Quem olha para o passado recente, não o do tempo dos deuses, sabe que a Seleção tem dificuldade com estreias, tem dificuldade com retrancas, e demora um pouco a se acertar. Mas também sabe que costuma voltar melhor no 2o tempo, que tem preparadores físicos diferenciados, e que, quando pega time grande, cresce que é uma beleza.

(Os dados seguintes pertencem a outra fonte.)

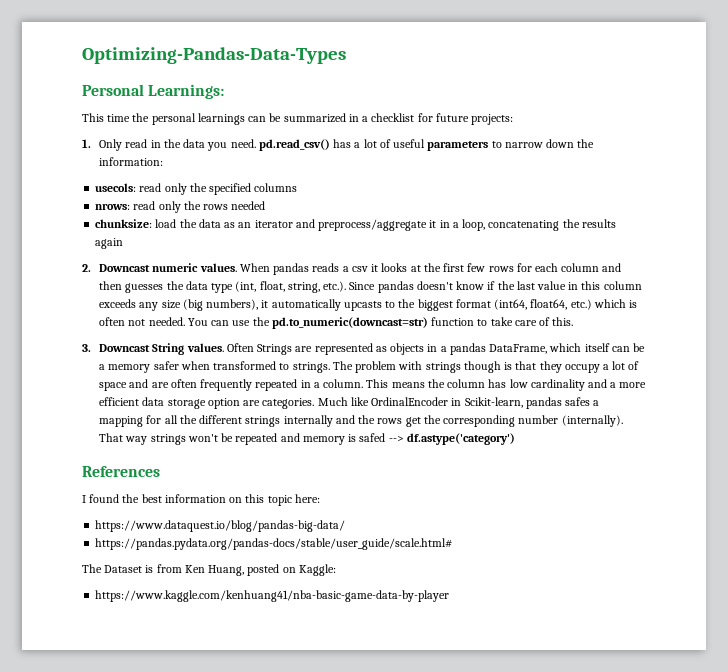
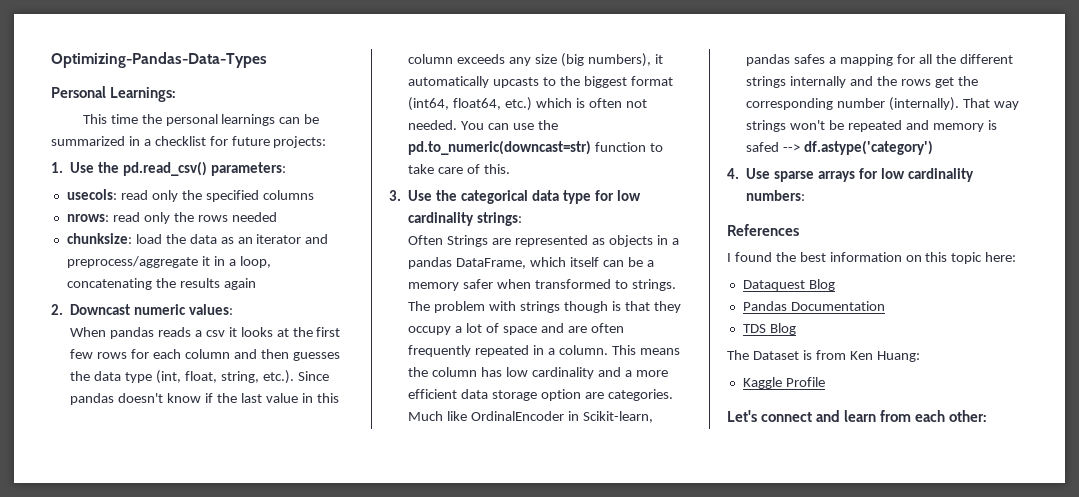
[99,139,595,151] [99,157,164,166] Only read in the data you need. pd.read_csv() has a lot of useful parameters to narrow down the information: -> [70,161,286,176] Use the pd.read_csv() parameters:
[199,263,237,272] values. -> [189,304,234,315] values: //
[99,343,224,355] Downcast String values. -> [408,190,641,204] [408,212,523,226] Use the categorical data type for low cardinality strings: //
(515, 439) none -> [727,168,974,182] [746,190,806,201] // 4. Use sparse arrays for low cardinality numbers:
[95,520,346,532] [95,538,453,550] https://www.dataquest.io/blog/pandas-big-data/ // https://pandas.pydata.org/pandas-docs/stable/user_guide/scale.html# -> [742,279,835,291] [742,301,885,311] [742,323,796,335] Dataquest Blog // Pandas Documentation // TDS Blog
[208,564,336,576] [95,590,450,602] Huang, posted on Kaggle: // https://www.kaggle.com/kenhuang41/nba-basic-game-data-by-player -> [876,351,920,362] [742,377,825,389] [727,410,987,422] Huang: // Kaggle Profile // Let's connect and learn from each other:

O Brasil, no futebol e fora dele, ainda vive o ideal romântico do gênio, do diferente, do cara que sozinho vai resolver. O grande talento, o cara que vai “chamar o jogo pra si”, e “num lampejo”, vai ganhar o jogo. Na economia, demorou para entenderem que não é um plano econômico milagroso que corrije as coisas, é um processo contínuo. Na política, o voto continua direcionado para o candidato e/ou para o carisma envolvido, não para suas ideias. No futebol, o conceito de jogo coletivo parece – por necessidade até – devagarinho já ser um pouquinho mais compreendido do que no social.

No seu jeito anti-Lula, com sua bolsa-Copa para jogadores medianos, mas merecedores, Dunga constrói um time que, se não encanta a todos, é mais aguerrido, e, mesmo com tropeços, vencedor. Eu concordo 100% com a convocação e a escalação? Claro que não, eu não concordo 100% nem comigo mesmo. Mas Dunga deu coesão ao time.

Eu torço para a Seleção de Dunga ir longe na Copa, porque eu torço para um Brasil mais Dunga, e menos Ronaldinho Gaúcho.

2 comentários:

Azul disse...

Um texto inspirado de vossa senhoria. Gostei da análise equilibrada de como Dunga e a seleção chegaram ao que são hoje e especialmente por descrever, através do futebol, o país que espera.

Renato Berlim

Felipe disse...

post chatão, hein... nao sei se é por causa da copa dos sonhos do Murici e do Parreira, mas...

O lance do patriotismo eu comentei. E ainda acho que uma coisa não tem nada a ver com outra. Na copa é como a propaganda do Carrefour: de 4 em 4 anos todo mundo torce pelo mesmo time. No Brasil, MUITA gente gosta de futebol. E ainda tem mais gente que torce só pela seleção. Por acaso, o "clube" que todo mundo torce usa verde e azul, a bandeira é a mesma do país e aí todo mundo põe bandeirinhas. Mas não é para falar: "minha terra tem palmeiras onde cantam..." é para falar: minha terra tem Palmeiras, Corinthians, Flamengo, São Paulo, etc... e hoje todos nós torcemos pelo Brasil"

Pátria de chuteiras, hinbo nacional, é só marketing. O povo mesmo quer saber de futebol. O nacionalismo não tem nada a ver com isso.